(Document section):
%%
Your credit score is a financial footprint of the credit risk you pose - i.e. whether a loan provider should lend to you or should not, entirely determined by whether you are considered a high or low credit risk. Your credit report - which is held by all the major credit referencing agencies, for instance, Equifax and Experian - shows the credit you have had before (extending back for the last six years), as well as existing debts.
When you apply for credit, the loan company will do a credit search - and will allocate you a credit rating established from the details from your record. In the event you have numerous debts - and notably if you have failed to make repayments or have been overdue with them - you will get a low credit score.
The smaller your credit rating, the fewer the possibilities for being granted credit due to the fact that a low score is interpreted as a higher risk of you failing to pay off your debt on time.
It also verifies if you are on the electoral roll plus any financial associations. If you are not on the electoral roll, it can affect your chances of being accepted for credit, as your address is not 'proven'. A financial association is anyone with whom you have been financially connected, at present or in the past. This might be a previous partner, your mother or father, or even a person who lived at your address prior to you and who has not been erased from your credit file.
%%
(Tasks for this exercise):
1 - Decide whether each statement agrees with the credit score passage. Answer yes or no for each, quoting the words that settle it. (a) A credit report shows past credit going back six years. (b) A lower credit rating means more possibilities for being granted credit. (c) A financial association can include someone who lived at your address before you.
2 - Transcribe everything in the credit score passage from "Your credit score" down to "as existing debts.".
The items come from a separate source and are unrelated to the passage.

(The data):
%%
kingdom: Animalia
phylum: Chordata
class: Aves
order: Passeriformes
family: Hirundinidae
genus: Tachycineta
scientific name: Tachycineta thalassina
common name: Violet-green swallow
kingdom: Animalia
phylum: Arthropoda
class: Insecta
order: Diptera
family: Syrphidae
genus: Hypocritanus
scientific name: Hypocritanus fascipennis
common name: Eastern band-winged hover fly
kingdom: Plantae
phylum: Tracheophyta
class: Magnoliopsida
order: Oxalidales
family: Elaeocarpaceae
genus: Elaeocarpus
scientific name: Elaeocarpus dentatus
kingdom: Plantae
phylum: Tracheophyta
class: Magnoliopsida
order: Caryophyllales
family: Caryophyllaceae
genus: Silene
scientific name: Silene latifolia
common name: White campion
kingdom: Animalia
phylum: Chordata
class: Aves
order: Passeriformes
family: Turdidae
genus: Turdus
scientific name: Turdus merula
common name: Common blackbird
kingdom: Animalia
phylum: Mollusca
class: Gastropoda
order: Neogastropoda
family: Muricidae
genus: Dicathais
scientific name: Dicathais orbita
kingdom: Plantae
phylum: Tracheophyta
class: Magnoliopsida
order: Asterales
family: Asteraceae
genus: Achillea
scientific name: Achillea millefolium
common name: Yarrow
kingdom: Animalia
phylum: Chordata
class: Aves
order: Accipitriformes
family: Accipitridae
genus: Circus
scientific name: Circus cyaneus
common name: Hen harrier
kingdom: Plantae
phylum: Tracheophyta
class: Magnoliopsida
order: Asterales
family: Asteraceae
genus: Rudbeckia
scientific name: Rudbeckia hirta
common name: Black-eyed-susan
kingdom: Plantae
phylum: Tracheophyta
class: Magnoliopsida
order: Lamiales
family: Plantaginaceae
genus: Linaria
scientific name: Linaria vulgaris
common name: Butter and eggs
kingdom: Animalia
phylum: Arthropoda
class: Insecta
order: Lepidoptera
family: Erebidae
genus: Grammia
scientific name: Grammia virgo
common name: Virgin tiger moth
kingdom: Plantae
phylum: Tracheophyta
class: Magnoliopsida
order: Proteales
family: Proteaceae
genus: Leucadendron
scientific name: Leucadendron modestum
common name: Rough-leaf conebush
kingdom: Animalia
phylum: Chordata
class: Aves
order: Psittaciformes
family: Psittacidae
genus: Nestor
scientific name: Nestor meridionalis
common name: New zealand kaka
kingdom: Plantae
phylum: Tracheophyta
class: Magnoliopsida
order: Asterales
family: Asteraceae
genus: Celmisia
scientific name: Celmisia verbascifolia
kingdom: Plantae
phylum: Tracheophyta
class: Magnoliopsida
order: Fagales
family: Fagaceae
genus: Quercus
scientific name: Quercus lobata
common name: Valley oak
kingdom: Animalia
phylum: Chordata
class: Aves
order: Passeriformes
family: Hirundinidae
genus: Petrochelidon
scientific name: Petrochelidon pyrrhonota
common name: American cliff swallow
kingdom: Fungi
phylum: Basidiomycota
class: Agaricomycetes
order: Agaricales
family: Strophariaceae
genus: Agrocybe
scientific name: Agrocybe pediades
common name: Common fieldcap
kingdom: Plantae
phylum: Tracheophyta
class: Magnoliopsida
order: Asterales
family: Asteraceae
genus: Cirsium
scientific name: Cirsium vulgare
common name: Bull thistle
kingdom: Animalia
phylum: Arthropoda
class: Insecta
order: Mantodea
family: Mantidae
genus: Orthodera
%%
(Responses for each task):
1 -
(a) Yes: "extending back for the last six years"
(b) No: "The smaller your credit rating, the fewer the possibilities for being granted credit"
(c) Yes: "a person who lived at your address prior to you"

2 -
Your credit score is a financial footprint of the credit risk you pose - i.e. whether a loan provider should lend to you or should not, entirely determined by whether you are considered a high or low credit risk. Your credit report - which is held by all the major credit referencing agencies, for instance, Equifax and Experian - shows the credit you have had before (extending back for the last six years), as well as existing debts.